Pope Benedict XVI announced his resignation on Monday, and I, along with Catholics all over the world, am sad and distressed. I never thought Pope Benedict would resign - I always believed he, like his predecessor, would die in office. And I'm already frustrated at the endless speculation that this is because of the sex abuse scandals or some other "coverup." Don't even get me started on the utter silliness of the mainstream media and its calls for "modernization," i.e. laxity on all the pelvic issues they're fixated on.
I have a special place in my heart for Pope Benedict because of his election at a time in my life when I was pretty lax about faith. I was a college sophomore in 2005 and not particularly devout. I went to Sunday Mass, but it was mostly just a habit. I was your average poorly catechized and apathetic college student. The death of Pope John Paul II was earthshaking. He'd been Pope for my entire life - I almost couldn't wrap my mind around the election of a new one. I didn't know very much about the various Cardinals who were speculated to be the next Pope. It all seemed fairly obscure stuff. I remember watching a TV in the student union, seeing the white smoke and watching the newly elected Pope Benedict XVI waving to the crowd. The news anchors threw around phrases like, "doctrinal conservative," "head of the Inquisition," "God's Rottweiler." Now this was interesting. I didn't know anything about Cardinal Ratzinger but I knew how hostile the media were to the Church just from the press coverage. If the world didn't like this guy very much...there must be something to him.
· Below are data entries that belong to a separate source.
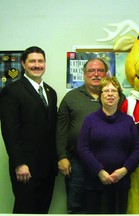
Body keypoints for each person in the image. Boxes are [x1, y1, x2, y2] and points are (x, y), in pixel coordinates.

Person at [56, 58, 125, 213]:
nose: (95, 74)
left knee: (106, 206)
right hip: (77, 163)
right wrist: (62, 157)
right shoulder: (71, 98)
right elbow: (61, 130)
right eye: (91, 71)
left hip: (109, 164)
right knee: (77, 205)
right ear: (84, 74)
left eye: (100, 70)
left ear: (106, 73)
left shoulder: (116, 97)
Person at [0, 46, 58, 213]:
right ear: (23, 64)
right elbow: (10, 131)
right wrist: (19, 163)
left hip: (47, 168)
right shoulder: (12, 91)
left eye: (40, 61)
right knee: (25, 210)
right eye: (32, 61)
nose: (37, 65)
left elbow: (51, 129)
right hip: (26, 168)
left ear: (45, 64)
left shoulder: (50, 92)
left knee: (42, 210)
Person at [77, 76, 139, 214]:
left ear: (119, 96)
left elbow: (136, 148)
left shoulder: (128, 121)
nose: (110, 94)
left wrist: (124, 170)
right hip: (95, 182)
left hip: (121, 182)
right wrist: (100, 172)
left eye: (114, 91)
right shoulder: (90, 120)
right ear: (100, 96)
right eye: (106, 91)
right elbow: (83, 148)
That summer I did an undergraduate research program at Purdue University. There was a bioethics component to this research program. The program directors asked another professor from Purdue, who happened to be a Catholic, to come and give us an ethics seminar every week. I didn't know it at the time but this was an enormous paradigm shift for me. I'd sat in church every Sunday and gone to CCD classes too, but this was the first time I'd ever heard about the concepts of natural law and objective morality. But I was much more receptive to these ethical and moral ideas than any of my fellow students. The general consensus seemed to be "this guy is nuts! What kind of person doesn't accept that morality depends on culture, on the particular situation? He's just some religious fanatic!"
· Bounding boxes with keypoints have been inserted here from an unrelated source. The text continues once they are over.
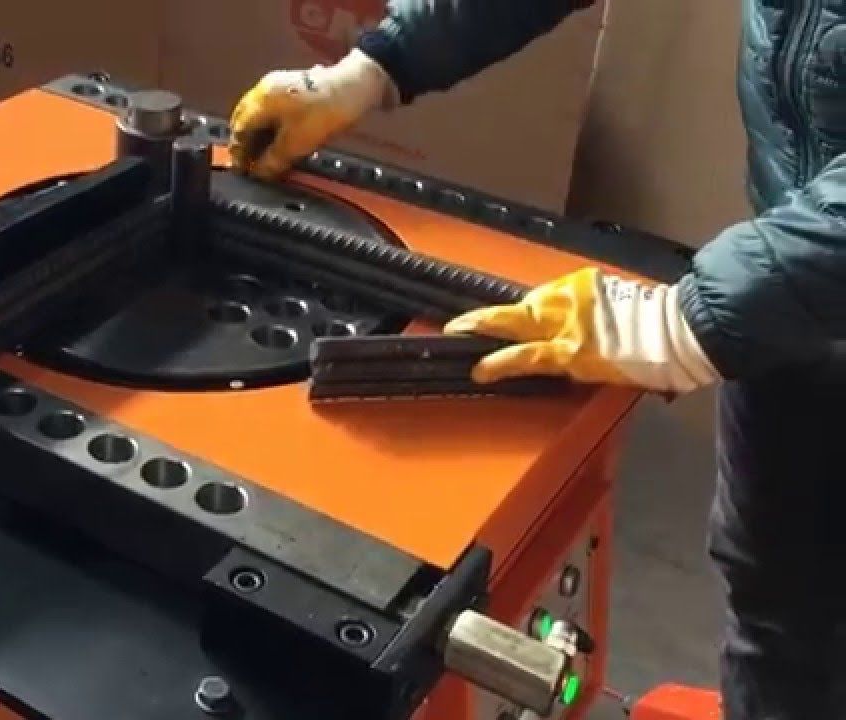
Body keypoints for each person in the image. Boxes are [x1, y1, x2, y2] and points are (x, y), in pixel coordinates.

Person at [229, 2, 846, 718]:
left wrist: (686, 321)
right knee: (779, 599)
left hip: (790, 282)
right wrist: (374, 68)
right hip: (791, 295)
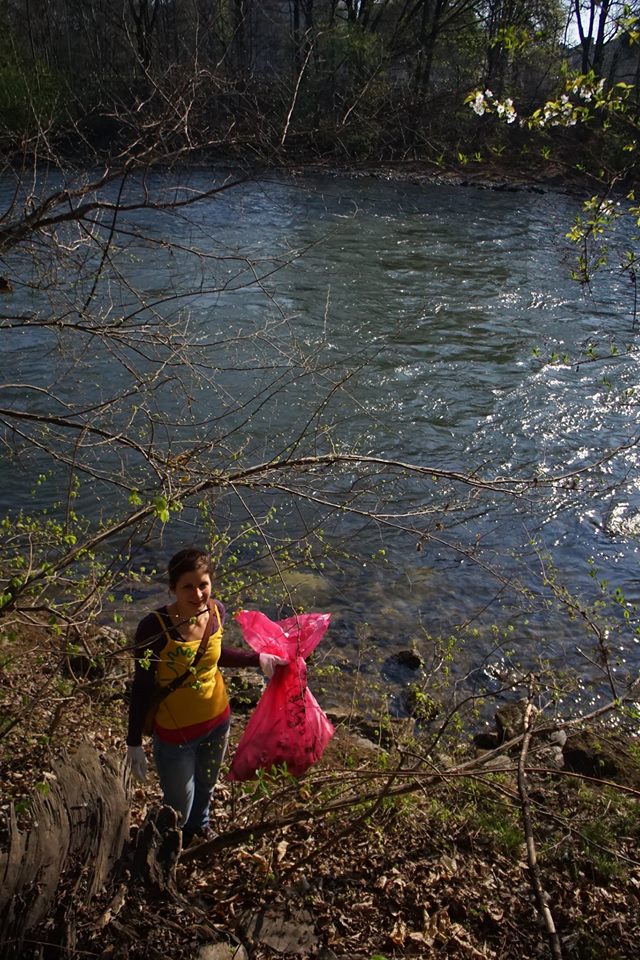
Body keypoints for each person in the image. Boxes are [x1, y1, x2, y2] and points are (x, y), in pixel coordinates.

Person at [125, 547, 286, 845]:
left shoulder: (216, 612)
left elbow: (214, 655)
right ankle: (164, 845)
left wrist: (258, 659)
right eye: (188, 586)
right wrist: (133, 741)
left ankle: (199, 830)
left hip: (218, 723)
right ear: (172, 588)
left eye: (203, 584)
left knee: (206, 789)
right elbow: (143, 686)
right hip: (175, 736)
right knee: (179, 807)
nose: (198, 594)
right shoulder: (154, 627)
I was intrigued though. I'd stay behind and talk to Professor Krane after our lunch seminars. He recommended books for me to read and encouraged me to attend the Latin Mass at his parish. I felt this enormous hunger for the "meat" of the faith - for real truth, real teaching instead of mealy-mouthed moral relativism. I didn't even know what I didn't know. But I was drawn to the writing of our new Holy Father, whose books were all over the place in the wake of his election. I bought Pilgrim Fellowship of Faith (at Wal-Mart, of all places) and dived right in.
So when I think about 2005 I'm filled with enormous gratitude to Professor Krane and to the Holy Father. I've always had such affection for Benedict because of the role his writings played in awakening me to the beauty of my Faith. Thank you for everything, Papa. Pray for us, as we pray for you.